- Page extract:
+++
(Im)perfect games, Strasburg and social media

A nation saw a batter clearly beaten to first base; an umpire saw it the other way. But that mistake led not to retribution but forgiveness and tears, thawed U.S-Venezuela relations, and a realization that the whole mess made us all better, more compassionate human beings, if only for a moment.

The worst team becomes the hottest ticket, all because of a 21-year-old who reaches 100 miles per hour and actually exceeds expectations that had a year to build — all as a transit system, ballpark and Wi-Fi network strain to handle the sheer fandom.

That’s how, in the former example, we’ll remember Armando Galarraga’s not-quite-perfect game and Jim Joyce’s inexplicable call of “safe”; the latter is the simply awesome debut of Steven Strasburg.

Baseball’s in full swing, but early-to-mid June is not a time where it dominates the sporting conversation. The Stanley Cup was in play, the NBA Finals continue, the quadrennial World Cup is starting, and even the NFL, tennis and cycling Lance Armstrong demand some attention. Why is baseball the main course right now?

Part of that answer is, I believe, social media.

  • Why do I think this? Baseball is a perfect game for social media and, by extension, the Internet. Games progress in an orderly, easily explained fashion, but rarely too quickly, and there are numerous opportunities for side topics, statistical research, looking ahead and outright speculation. The NFL has some of this, with its numerous commercials and time between plays, but it is a game whose action is not easily described in text chunks. The NBA and NHL move too fast for even a gamecast to be very efficient, much less a Twitter feed.

    When Armando Galarraga was pitching his perfect game, and when Jim Joyce altered history, ESPN’s and MLB’s live gamecasts told you the basics of what happened, but Twitter (and to a lesser degree, Facebook) carried the outrage and the disbelief.

    When the incident happened, it wasn’t just the idea of watching “SportsCenter” that night or the next a.m. to see the video. Maybe you would, anyways. But there was furious and fast conversation online, at websites and on Twitter, within moments of it happening. Screenshots of the runner, clearly out, were posted within minutes. Then the criticism rained down. The judge, jury and executioner acted in the time it takes to walk down the street and get a coffee — but most importantly, they were accompanied by a gallery of millions of spectators, scattered across the Internet.

  • So social media carried breaking news? That’s it? Well, no. The reason this situation ended so heartwarmingly is largely because of the grace of Galarraga, Joyce and a calmed-down Detroit Tigers team. But part of why fans were so accepting is because of the tremendous back-and-forth on Twitter over what should be done. That, in turn, justified further coverage and a digging into the emotions of those involved. Talking heads didn’t individually dominate the conversation this time — a legion of Twitter users collectively did.
+++
- Information provided:
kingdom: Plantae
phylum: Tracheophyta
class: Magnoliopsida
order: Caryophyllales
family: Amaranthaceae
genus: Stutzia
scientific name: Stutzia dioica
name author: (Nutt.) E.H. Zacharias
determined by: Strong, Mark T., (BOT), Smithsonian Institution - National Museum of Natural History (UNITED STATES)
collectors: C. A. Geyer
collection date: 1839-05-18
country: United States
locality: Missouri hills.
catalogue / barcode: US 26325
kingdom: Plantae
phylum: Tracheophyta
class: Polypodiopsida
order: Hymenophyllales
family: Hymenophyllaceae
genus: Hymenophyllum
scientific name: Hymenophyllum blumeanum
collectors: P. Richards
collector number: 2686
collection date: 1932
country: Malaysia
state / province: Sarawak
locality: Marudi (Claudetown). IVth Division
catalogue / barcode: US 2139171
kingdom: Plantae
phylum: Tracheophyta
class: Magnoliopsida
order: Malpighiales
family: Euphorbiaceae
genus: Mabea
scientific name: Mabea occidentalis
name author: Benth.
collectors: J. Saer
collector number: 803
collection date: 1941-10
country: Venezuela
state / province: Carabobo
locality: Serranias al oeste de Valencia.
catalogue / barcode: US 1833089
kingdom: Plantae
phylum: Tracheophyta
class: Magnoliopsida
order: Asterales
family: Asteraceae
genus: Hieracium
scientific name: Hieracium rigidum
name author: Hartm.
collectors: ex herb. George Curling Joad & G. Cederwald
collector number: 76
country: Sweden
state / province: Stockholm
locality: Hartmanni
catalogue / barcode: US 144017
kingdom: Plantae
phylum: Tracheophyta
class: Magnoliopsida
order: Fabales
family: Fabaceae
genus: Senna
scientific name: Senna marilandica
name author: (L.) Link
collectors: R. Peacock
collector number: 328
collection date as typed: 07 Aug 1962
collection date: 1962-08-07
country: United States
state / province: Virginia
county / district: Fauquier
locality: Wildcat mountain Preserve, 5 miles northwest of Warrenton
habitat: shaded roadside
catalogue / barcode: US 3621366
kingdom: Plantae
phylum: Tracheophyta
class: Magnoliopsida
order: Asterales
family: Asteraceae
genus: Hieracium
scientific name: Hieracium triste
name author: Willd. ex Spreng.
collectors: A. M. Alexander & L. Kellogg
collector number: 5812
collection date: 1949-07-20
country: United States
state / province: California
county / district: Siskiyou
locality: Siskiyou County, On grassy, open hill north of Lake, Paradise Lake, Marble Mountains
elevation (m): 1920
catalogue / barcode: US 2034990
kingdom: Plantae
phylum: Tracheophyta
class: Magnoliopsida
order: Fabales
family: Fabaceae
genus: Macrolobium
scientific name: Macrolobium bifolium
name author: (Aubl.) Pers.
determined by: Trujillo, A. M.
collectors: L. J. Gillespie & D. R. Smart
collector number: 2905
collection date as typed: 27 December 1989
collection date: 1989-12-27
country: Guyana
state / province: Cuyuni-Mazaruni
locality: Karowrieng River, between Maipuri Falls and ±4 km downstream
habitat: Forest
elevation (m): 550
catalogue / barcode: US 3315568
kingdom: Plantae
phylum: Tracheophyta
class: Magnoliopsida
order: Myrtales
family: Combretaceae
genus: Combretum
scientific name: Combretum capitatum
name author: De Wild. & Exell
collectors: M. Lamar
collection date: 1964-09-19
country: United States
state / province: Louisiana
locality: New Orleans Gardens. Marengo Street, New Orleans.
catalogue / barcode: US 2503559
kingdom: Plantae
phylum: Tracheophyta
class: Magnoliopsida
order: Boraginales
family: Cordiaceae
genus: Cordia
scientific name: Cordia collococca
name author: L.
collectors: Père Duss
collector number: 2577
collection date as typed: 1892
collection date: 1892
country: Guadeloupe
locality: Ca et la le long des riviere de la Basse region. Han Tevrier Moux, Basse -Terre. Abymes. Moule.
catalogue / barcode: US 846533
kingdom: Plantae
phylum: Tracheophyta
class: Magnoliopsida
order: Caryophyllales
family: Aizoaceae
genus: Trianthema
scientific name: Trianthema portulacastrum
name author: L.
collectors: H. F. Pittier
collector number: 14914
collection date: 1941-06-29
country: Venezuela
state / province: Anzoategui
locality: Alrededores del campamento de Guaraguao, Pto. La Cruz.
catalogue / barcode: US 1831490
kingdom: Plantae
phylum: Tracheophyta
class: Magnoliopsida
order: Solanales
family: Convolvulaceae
+++
- Problem statement:
Translate this sentence from the article on baseball and social media into Spanish: "Baseball is a perfect game for social media and, by extension, the Internet."

- Task output:
El béisbol es un juego perfecto para las redes sociales y, por extensión, para Internet.